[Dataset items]
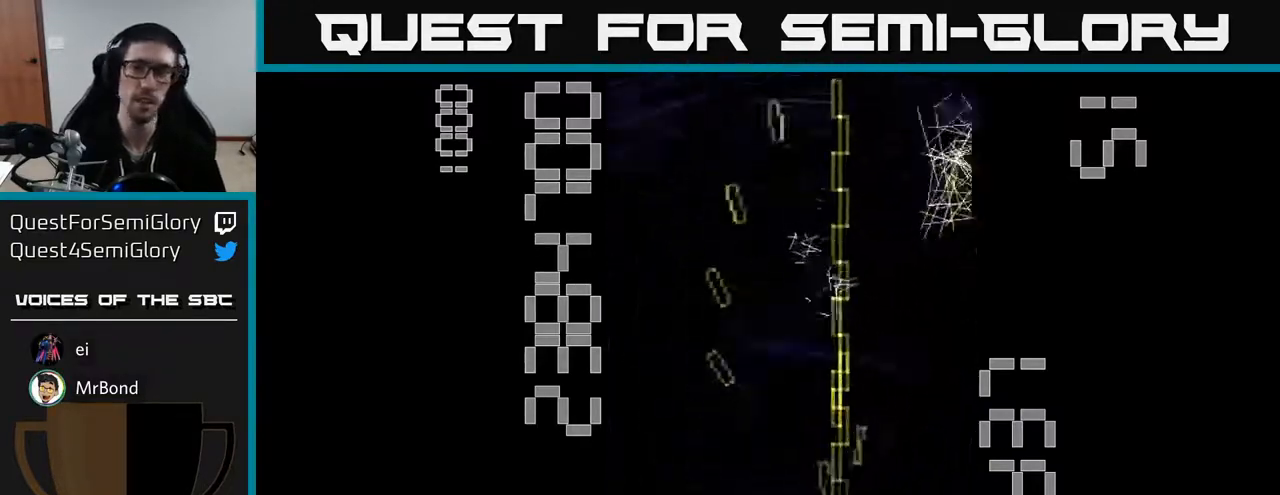
{"buttons": ["A"], "left_stick": "center", "events": [[250, "DPAD_DOWN", "up"]]}
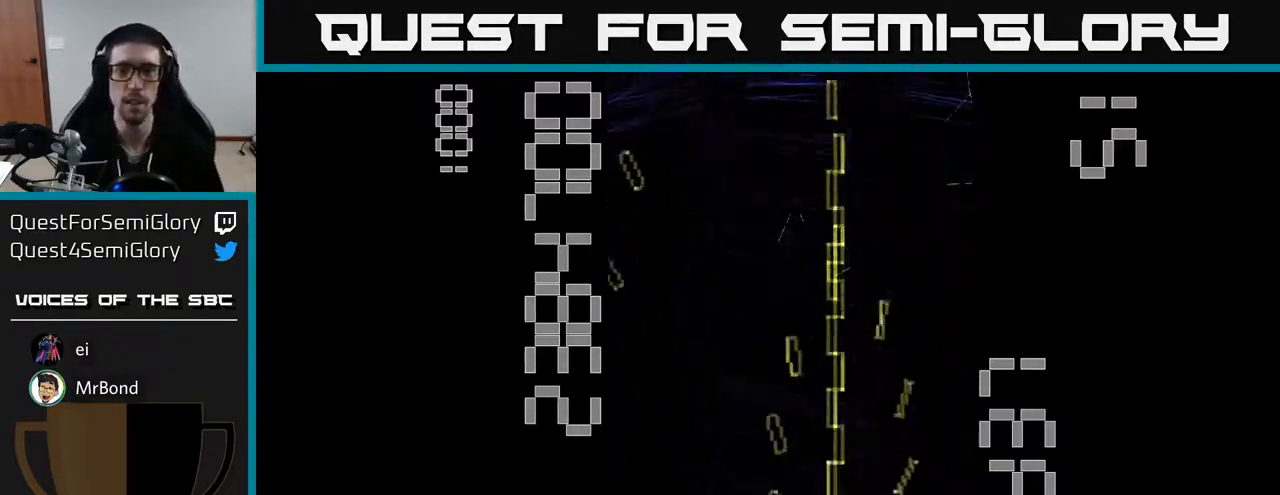
{"buttons": ["A", "DPAD_RIGHT"], "left_stick": "center", "events": [[50, "DPAD_LEFT", "down"], [167, "DPAD_UP", "down"], [250, "DPAD_LEFT", "up"], [350, "DPAD_RIGHT", "down"], [383, "DPAD_UP", "up"]]}
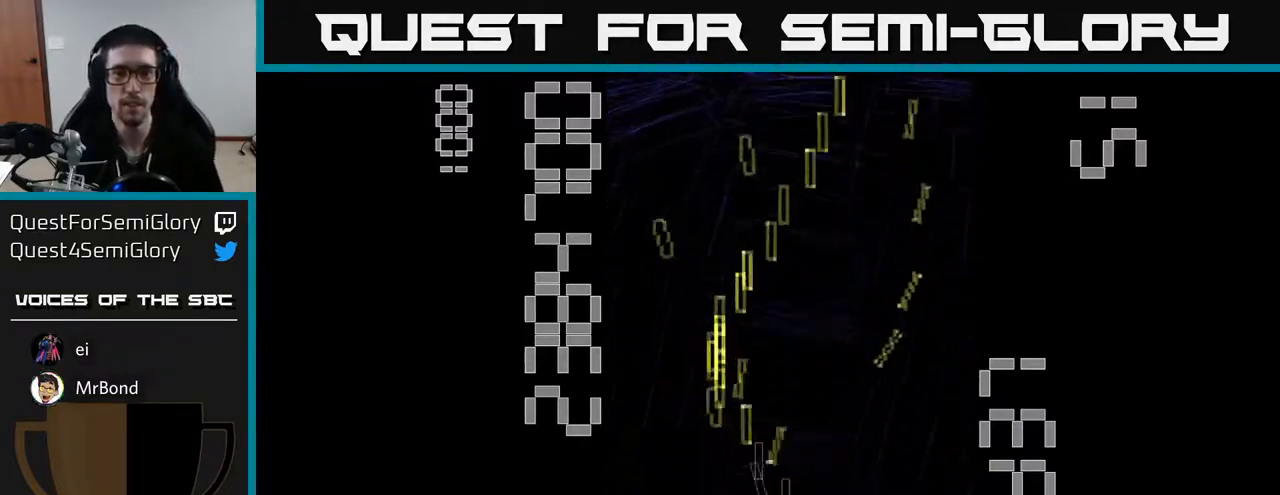
{"buttons": ["A", "DPAD_LEFT"], "left_stick": "center", "events": [[133, "DPAD_RIGHT", "up"], [183, "DPAD_LEFT", "down"]]}
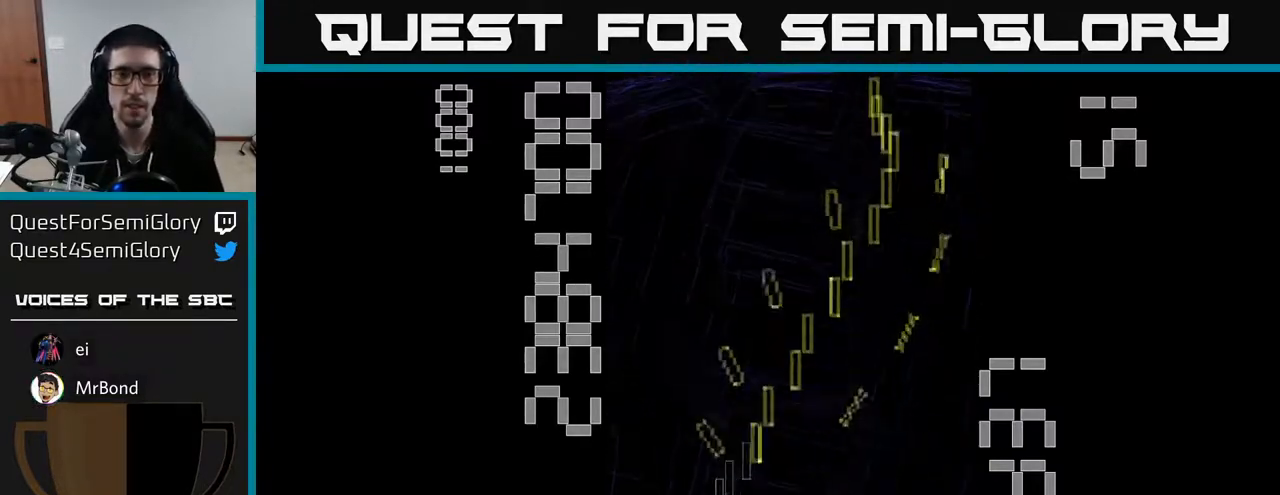
{"buttons": ["A", "DPAD_UP"], "left_stick": "center", "events": [[17, "DPAD_LEFT", "up"], [50, "DPAD_RIGHT", "down"], [317, "DPAD_RIGHT", "up"], [350, "DPAD_LEFT", "down"], [500, "DPAD_LEFT", "up"], [500, "DPAD_UP", "down"]]}
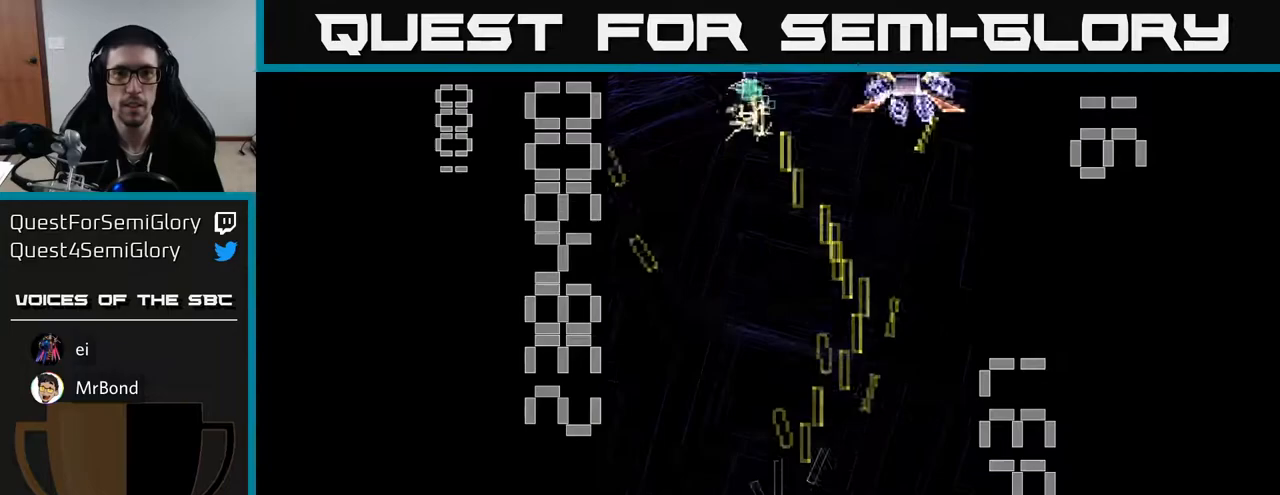
{"buttons": ["A", "X", "DPAD_LEFT"], "left_stick": "center", "events": [[33, "DPAD_RIGHT", "down"], [200, "DPAD_UP", "up"], [217, "X", "down"], [350, "DPAD_UP", "down"], [383, "DPAD_RIGHT", "up"], [483, "DPAD_LEFT", "down"], [483, "DPAD_UP", "up"]]}
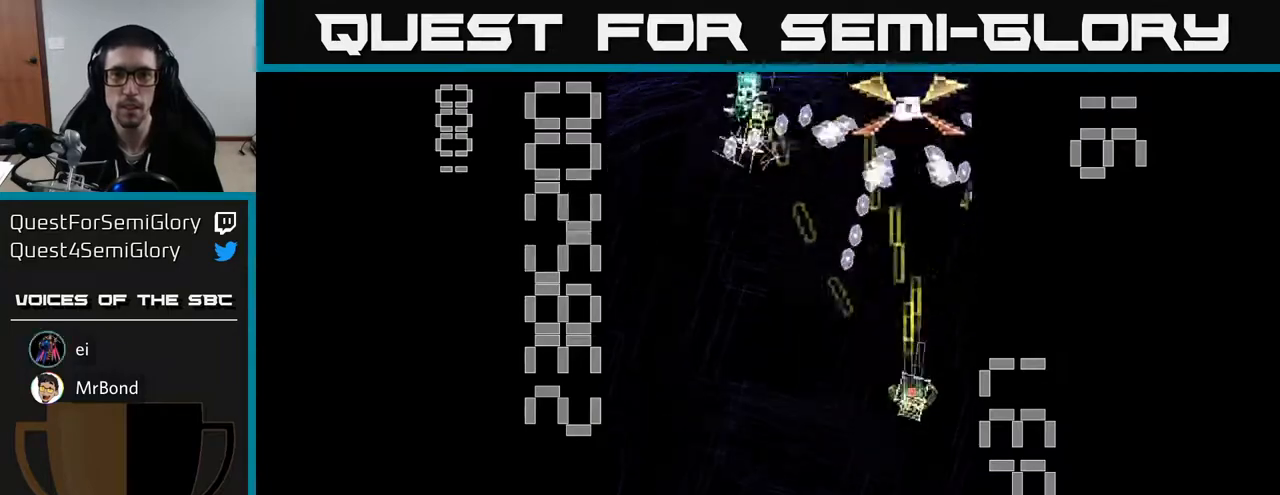
{"buttons": ["A", "X", "DPAD_DOWN"], "left_stick": "center", "events": [[33, "DPAD_DOWN", "down"], [100, "DPAD_LEFT", "up"]]}
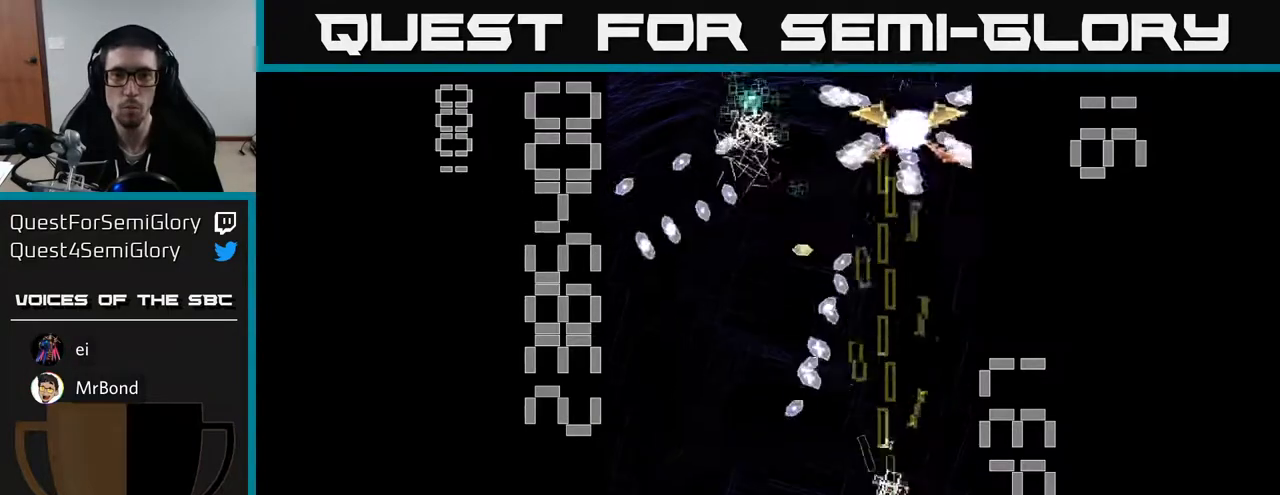
{"buttons": ["A", "X", "DPAD_DOWN", "DPAD_LEFT"], "left_stick": "center"}
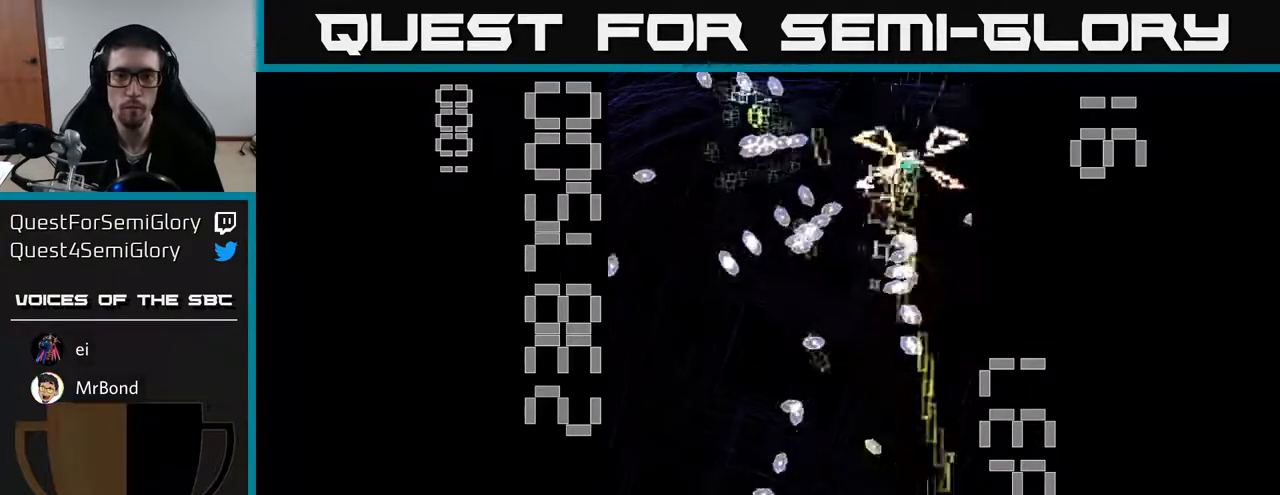
{"buttons": ["A", "DPAD_UP"], "left_stick": "center", "events": [[17, "DPAD_DOWN", "up"], [250, "DPAD_UP", "down"], [367, "DPAD_LEFT", "up"], [500, "X", "up"]]}
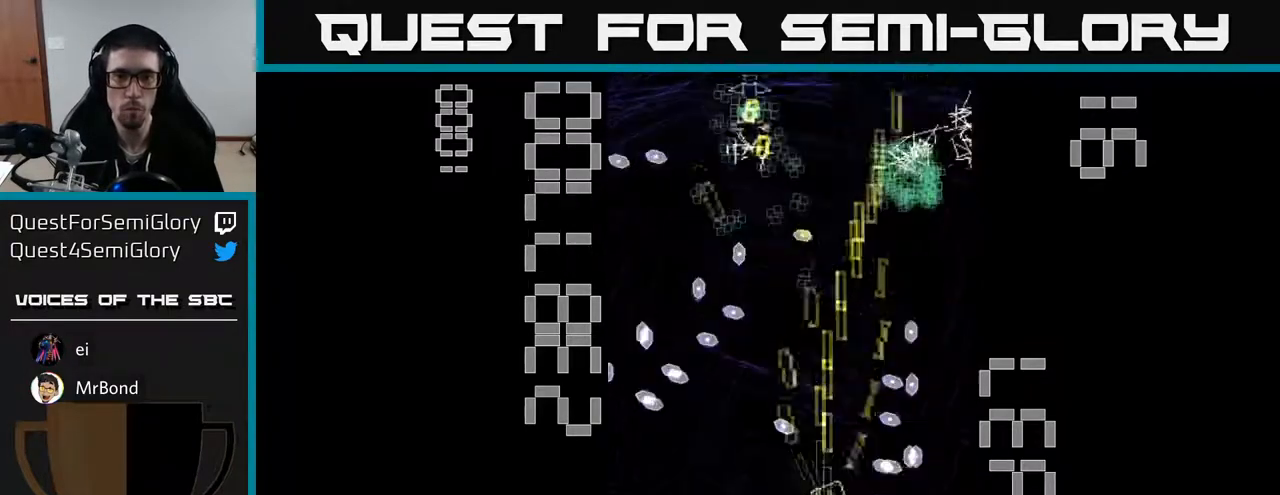
{"buttons": ["A", "DPAD_UP"], "left_stick": "center", "events": [[200, "DPAD_LEFT", "down"], [250, "DPAD_UP", "up"], [350, "DPAD_LEFT", "up"], [350, "DPAD_UP", "down"], [383, "DPAD_RIGHT", "down"], [433, "DPAD_RIGHT", "up"]]}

## [EXERCISE DESCRIPTION]
All that is needed is an exact copy of the entries above, minus the pictures.

## [TASK RESULT]
{"buttons": ["A"], "left_stick": "center", "events": [[250, "DPAD_DOWN", "up"]]}
{"buttons": ["A", "DPAD_RIGHT"], "left_stick": "center", "events": [[50, "DPAD_LEFT", "down"], [167, "DPAD_UP", "down"], [250, "DPAD_LEFT", "up"], [350, "DPAD_RIGHT", "down"], [383, "DPAD_UP", "up"]]}
{"buttons": ["A", "DPAD_LEFT"], "left_stick": "center", "events": [[133, "DPAD_RIGHT", "up"], [183, "DPAD_LEFT", "down"]]}
{"buttons": ["A", "DPAD_UP"], "left_stick": "center", "events": [[17, "DPAD_LEFT", "up"], [50, "DPAD_RIGHT", "down"], [317, "DPAD_RIGHT", "up"], [350, "DPAD_LEFT", "down"], [500, "DPAD_LEFT", "up"], [500, "DPAD_UP", "down"]]}
{"buttons": ["A", "X", "DPAD_LEFT"], "left_stick": "center", "events": [[33, "DPAD_RIGHT", "down"], [200, "DPAD_UP", "up"], [217, "X", "down"], [350, "DPAD_UP", "down"], [383, "DPAD_RIGHT", "up"], [483, "DPAD_LEFT", "down"], [483, "DPAD_UP", "up"]]}
{"buttons": ["A", "X", "DPAD_DOWN"], "left_stick": "center", "events": [[33, "DPAD_DOWN", "down"], [100, "DPAD_LEFT", "up"]]}
{"buttons": ["A", "X", "DPAD_DOWN", "DPAD_LEFT"], "left_stick": "center"}
{"buttons": ["A", "DPAD_UP"], "left_stick": "center", "events": [[17, "DPAD_DOWN", "up"], [250, "DPAD_UP", "down"], [367, "DPAD_LEFT", "up"], [500, "X", "up"]]}
{"buttons": ["A", "DPAD_UP"], "left_stick": "center", "events": [[200, "DPAD_LEFT", "down"], [250, "DPAD_UP", "up"], [350, "DPAD_LEFT", "up"], [350, "DPAD_UP", "down"], [383, "DPAD_RIGHT", "down"], [433, "DPAD_RIGHT", "up"]]}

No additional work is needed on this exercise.